Repeat the passage on home design between "Now the task" and "the right note.", inclusive, substituting "heart" for "gut" throughout that part.

Text provided below:

In choosing design options it's important to know each room's purpose for you and your family. How do you want the room to feel? What activities will occur there? What qualities and consciousness do you want to anchor, enhance and experience there-calmness, patience, comfort, vitality, prosperity, sacredness? Whatever qualities you choose, you can create an environment that reflects and serves them.

Now the task is to creatively discover how that would look to you. Be sure to examine and choose every item with your eye and your gut. Every item should be a meaningful anchor for something a memory, mood or feeling. If it has no meaning for you, if it doesn't palpably stir, please or nourish you, it probably doesn't belong in your home.

buddhist home altar

 Think of each object in your home as a musical note or chord, the empty spaces as the silences between the notes, and the creative combination of all of the objects and spaces in your home as a melody or symphony. Your challenge is to discover, perhaps note by note and space by space, the melody of your home design. To do that, you need to tune into and feel each item, each piece of art and furniture, and the space itself. Then, make sure each note resonates in your gut. That's how you know it's the right note.

Mark Twain said, "The difference between the right word and almost the right word is the difference between lightning and a lightning bug." It's the same when it comes to choosing, purchasing and placing items for your home. In choosing furnishings and art, each piece and its placement should feel exactly right, as if hitting the bull’s eye in your gut, or playing the right note in a beautiful melody. Look for the false notes, the ones that appear right but don't resonate with your depths. Comfort and aesthetics are important, but that lightning factor is what makes a note the perfect note. Why bring anything less into your altared space?

End of Text provided.
Data extract below:

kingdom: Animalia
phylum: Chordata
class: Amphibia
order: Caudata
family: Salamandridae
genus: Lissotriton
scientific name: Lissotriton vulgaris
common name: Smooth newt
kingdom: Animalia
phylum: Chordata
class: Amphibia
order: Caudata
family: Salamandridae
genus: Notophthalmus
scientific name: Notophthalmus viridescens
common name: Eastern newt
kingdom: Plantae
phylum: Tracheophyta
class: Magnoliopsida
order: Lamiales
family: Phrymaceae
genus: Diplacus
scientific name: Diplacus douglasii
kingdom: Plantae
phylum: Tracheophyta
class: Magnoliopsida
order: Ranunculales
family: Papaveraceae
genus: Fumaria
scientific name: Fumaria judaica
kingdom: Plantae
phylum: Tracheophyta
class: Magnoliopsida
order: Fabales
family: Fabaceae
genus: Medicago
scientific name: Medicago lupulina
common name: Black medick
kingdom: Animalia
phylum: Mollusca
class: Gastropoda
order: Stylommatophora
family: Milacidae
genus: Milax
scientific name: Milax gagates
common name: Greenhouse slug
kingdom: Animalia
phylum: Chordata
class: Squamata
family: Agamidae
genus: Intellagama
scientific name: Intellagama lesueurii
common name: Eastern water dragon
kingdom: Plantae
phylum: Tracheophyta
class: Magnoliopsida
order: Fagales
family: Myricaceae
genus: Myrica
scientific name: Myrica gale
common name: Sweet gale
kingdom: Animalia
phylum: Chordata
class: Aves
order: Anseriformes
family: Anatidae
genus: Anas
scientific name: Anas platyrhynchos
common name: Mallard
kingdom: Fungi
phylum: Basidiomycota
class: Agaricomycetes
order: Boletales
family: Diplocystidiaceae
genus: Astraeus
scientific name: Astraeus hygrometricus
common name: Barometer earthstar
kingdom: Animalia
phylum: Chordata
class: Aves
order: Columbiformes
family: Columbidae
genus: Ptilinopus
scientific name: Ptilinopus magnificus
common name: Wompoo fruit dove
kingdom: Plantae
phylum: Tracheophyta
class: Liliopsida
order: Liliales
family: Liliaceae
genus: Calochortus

End of Data extract.

*The completed task*:
Now the task is to creatively discover how that would look to you. Be sure to examine and choose every item with your eye and your heart. Every item should be a meaningful anchor for something a memory, mood or feeling. If it has no meaning for you, if it doesn't palpably stir, please or nourish you, it probably doesn't belong in your home.

buddhist home altar

 Think of each object in your home as a musical note or chord, the empty spaces as the silences between the notes, and the creative combination of all of the objects and spaces in your home as a melody or symphony. Your challenge is to discover, perhaps note by note and space by space, the melody of your home design. To do that, you need to tune into and feel each item, each piece of art and furniture, and the space itself. Then, make sure each note resonates in your heart. That's how you know it's the right note.